‘Hatchback’ practicality makes McLaren’s £154,000 Grand Tourer a stronger Porsche 911 Turbo rival
If you wanted to drive to Geneva in any other McLaren, you might have wondered whether to pack a couple of extra shirts. Not so with the newest addition to McLaren’s new Sport Series range, which boasts more overall boot space than a family hatchback. It’s called the McLaren 570GT, and it’s one of the stars of the 2016 Geneva Motor Show.
Priced from £154,000, the GT is billed as the most usable and luxurious McLaren ever. It will sit alongside the more focused 540C and 570S Coupe.
The transformation from Coupe to GT is most evident from the outside. The carbon fibre rear deck and flying buttresses from the Coupe have been replaced by a P1-inspired convex glass rear end. A side-hinged glass hatch opens to reveal a new leather-lined luggage Touring Deck that offers 220 litres of space on top of the 150-litre storage area in the nose. Combined, the car’s boot volume is more than you’ll find in a Ford Focus hatchback.
McLaren design chief Rob Melville told Auto Express that the glass deck was side-hinged to provide the best access to the deepest parts of the boot. A conventional top-hinged arrangement would have necessitated an obstructive gas strut. He said the side hinge also reduces the likelihood coming into contact with a hot exhaust. Occupants are able to reach the boot by folding the seats forward, too.
The GT also wears a unique rear spoiler, which is 10mm taller than that on any other Sport Series model.
Changes continue inside with a full leather upholstery, electrically adjustable heated seats and steering column and soft-close doors. McLaren has also fitted a quieter exhaust system to aid refinement. The glass rear deck cover and the standard-fit panoramic glass roof combine to offer a surprisingly airy and roomy feel.
Sport Series vehicle line director Andy Palmer said McLaren has sought to reduce unwanted noise from the increased interior and boot volume. He said the car also uses bespoke Pirelli tyres which contain sound insulating foam to reduce road noise by around 3dB. Additionally, the car features a quieter exhaust than that of the 570S.
The 570GT’s engine and transmission are unchanged from the Coupe, with the 562bhp 3.8-litre twin-turbo V8 hooked up to a seven-speed dual-clutch transmission. The addition of the glass rear end means the 570GT is 37kg heavier than its sibling, and is two-tenths slower from 0-62mph, taking 3.4 seconds.
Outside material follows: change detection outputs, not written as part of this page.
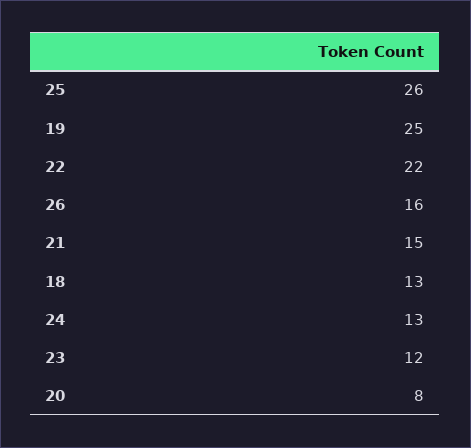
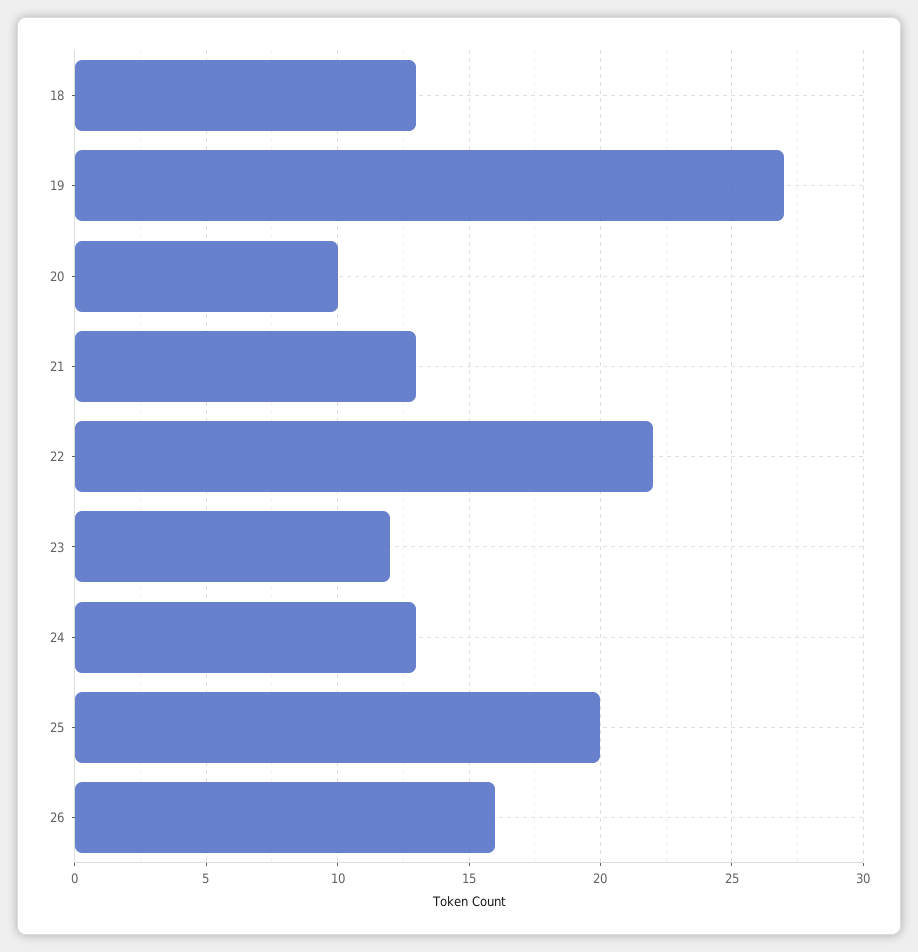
  {
-   "25": 26,
+   "25": 20,
-   "19": 25,
+   "19": 27,
    "22": 22,
    "26": 16,
-   "21": 15,
+   "21": 13,
    "18": 13,
    "24": 13,
    "23": 12,
-   "20": 8
+   "20": 10
  }

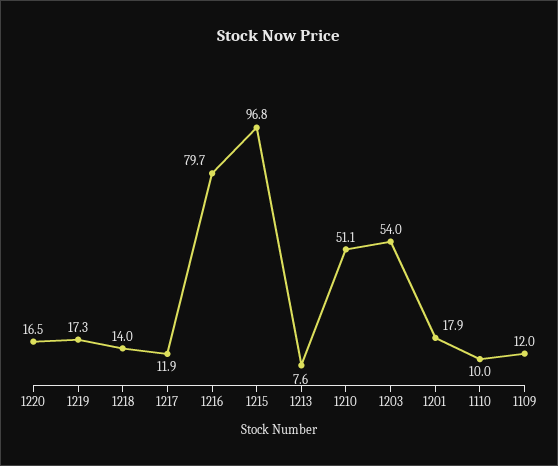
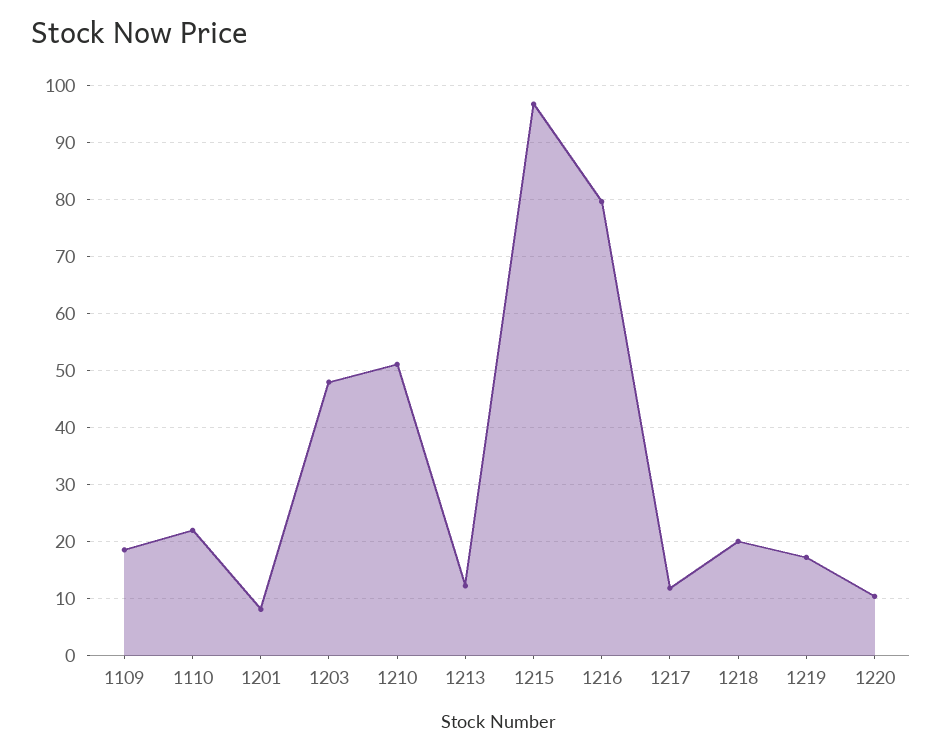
  {
-   "1220": 16.5,
+   "1220": 10,
    "1219": 17.3,
-   "1218": 14,
+   "1218": 20,
    "1217": 11.9,
    "1216": 79.7,
    "1215": 96.8,
-   "1213": 7.6,
+   "1213": 12,
    "1210": 51.1,
-   "1203": 54,
+   "1203": 48,
-   "1201": 17.9,
+   "1201": 8,
-   "1110": 10,
+   "1110": 22,
-   "1109": 12
+   "1109": 18
  }

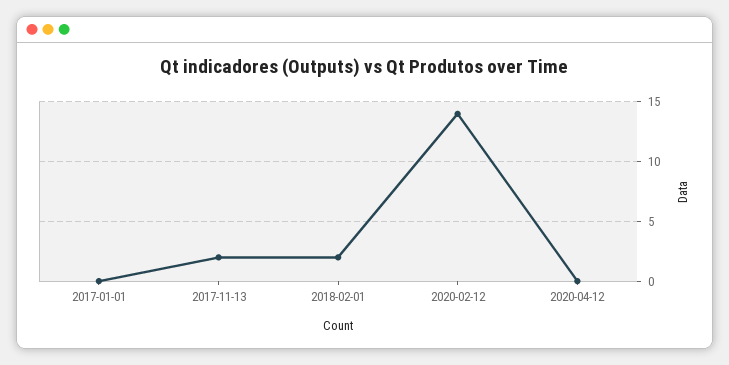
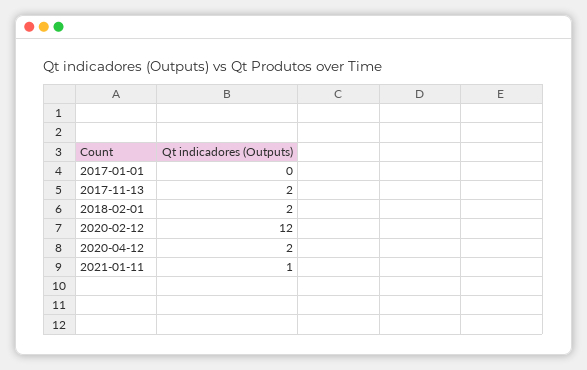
  {
    "2017-01-01": 0,
    "2017-11-13": 2,
    "2018-02-01": 2,
-   "2020-02-12": 14,
+   "2020-02-12": 12,
-   "2020-04-12": 0
+   "2020-04-12": 2,
+   "2021-01-11": 1
  }

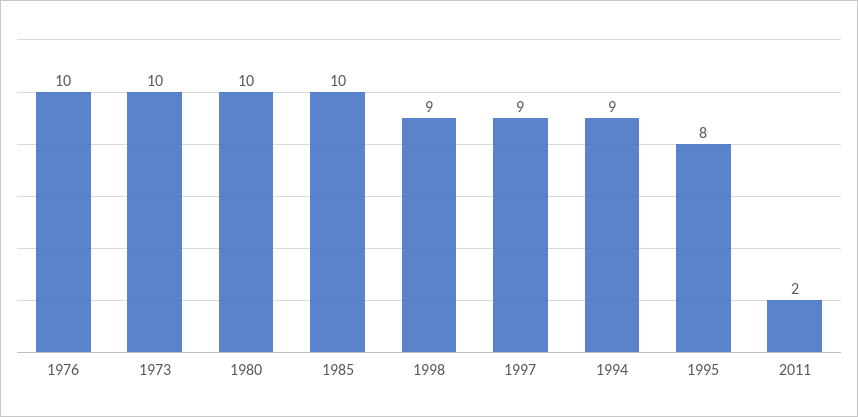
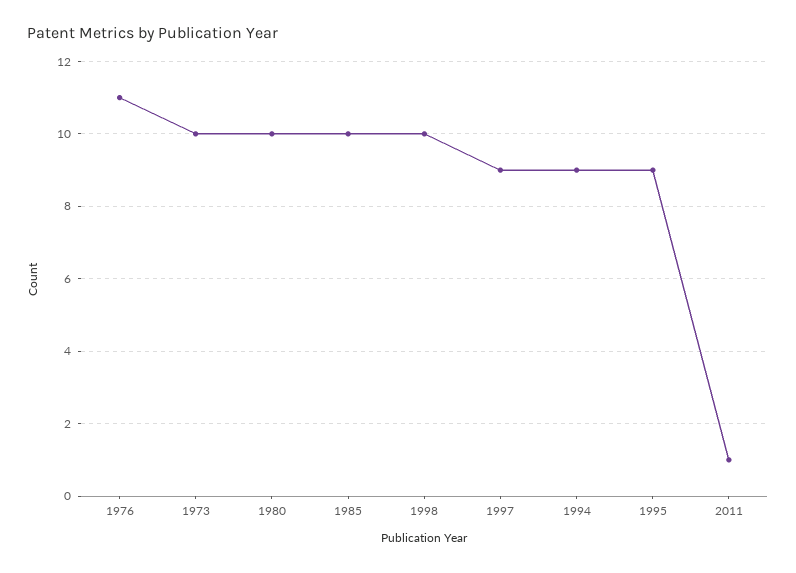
  {
-   "1976": 10,
+   "1976": 11,
    "1973": 10,
    "1980": 10,
    "1985": 10,
-   "1998": 9,
+   "1998": 10,
    "1997": 9,
    "1994": 9,
-   "1995": 8,
+   "1995": 9,
-   "2011": 2
+   "2011": 1
  }

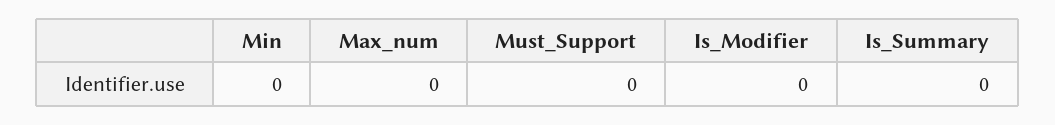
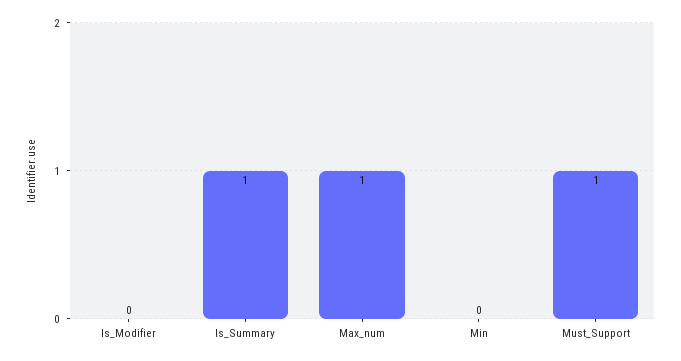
  {
    "Min": 0,
-   "Max_num": 0,
+   "Max_num": 1,
-   "Must_Support": 0,
+   "Must_Support": 1,
    "Is_Modifier": 0,
-   "Is_Summary": 0
+   "Is_Summary": 1
  }

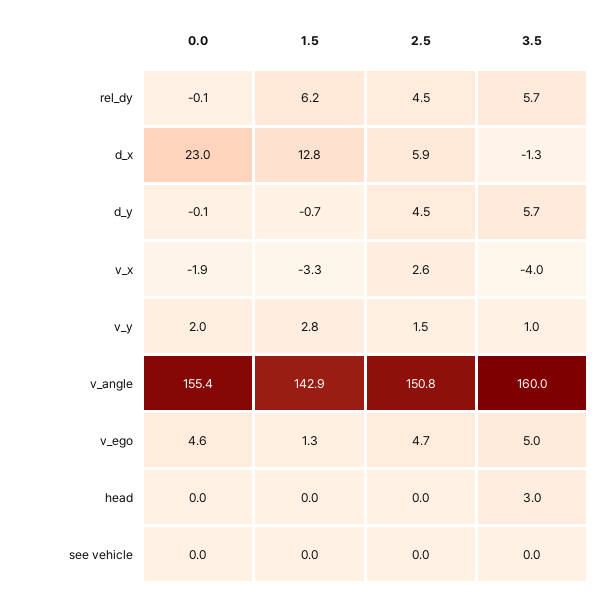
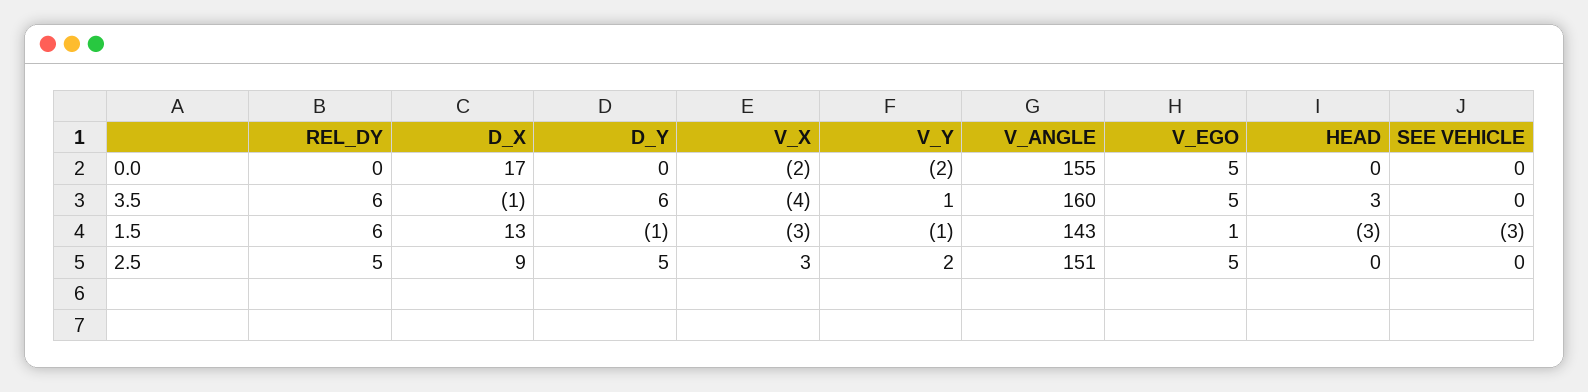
  {
    "0.0": {
      "rel_dy": -0.1,
-     "d_x": 23,
+     "d_x": 17,
      "d_y": -0.1,
      "v_x": -1.9,
-     "v_y": 2,
+     "v_y": -2,
      "v_angle": 155.4,
      "v_ego": 4.6,
      "head": 0,
      "see vehicle": 0
    },
    "1.5": {
      "rel_dy": 6.2,
      "d_x": 12.8,
      "d_y": -0.7,
      "v_x": -3.3,
-     "v_y": 2.8,
+     "v_y": -1,
      "v_angle": 142.9,
      "v_ego": 1.3,
-     "head": 0,
+     "head": -3,
-     "see vehicle": 0
+     "see vehicle": -3
    },
    "2.5": {
      "rel_dy": 4.5,
-     "d_x": 5.9,
+     "d_x": 9,
      "d_y": 4.5,
      "v_x": 2.6,
      "v_y": 1.5,
      "v_angle": 150.8,
      "v_ego": 4.7,
      "head": 0,
      "see vehicle": 0
    },
    "3.5": {
      "rel_dy": 5.7,
      "d_x": -1.3,
      "d_y": 5.7,
      "v_x": -4,
      "v_y": 1,
      "v_angle": 160,
      "v_ego": 5,
      "head": 3,
      "see vehicle": 0
    }
  }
McLaren has softened the dampers by 15 per cent at the front and 10 per cent at the rear to make the 570GT more usable every day. The carbon ceramic brakes on the Coupe are replaced by steel discs, too.
The newcomer will sit above the Coupe at the top of McLaren’s Sport Series range, before a Spider version is introduced in 2017. Prices for the GT will start from £154,000 in the UK.
As the 540 and 570 models are tasked with doubling market volume, the company expects the 570GT to make up more than a third of Sport Series sales. McLaren says around 400-500 570GTs will be sold this year. First customer deliveries are scheduled for the end of the year.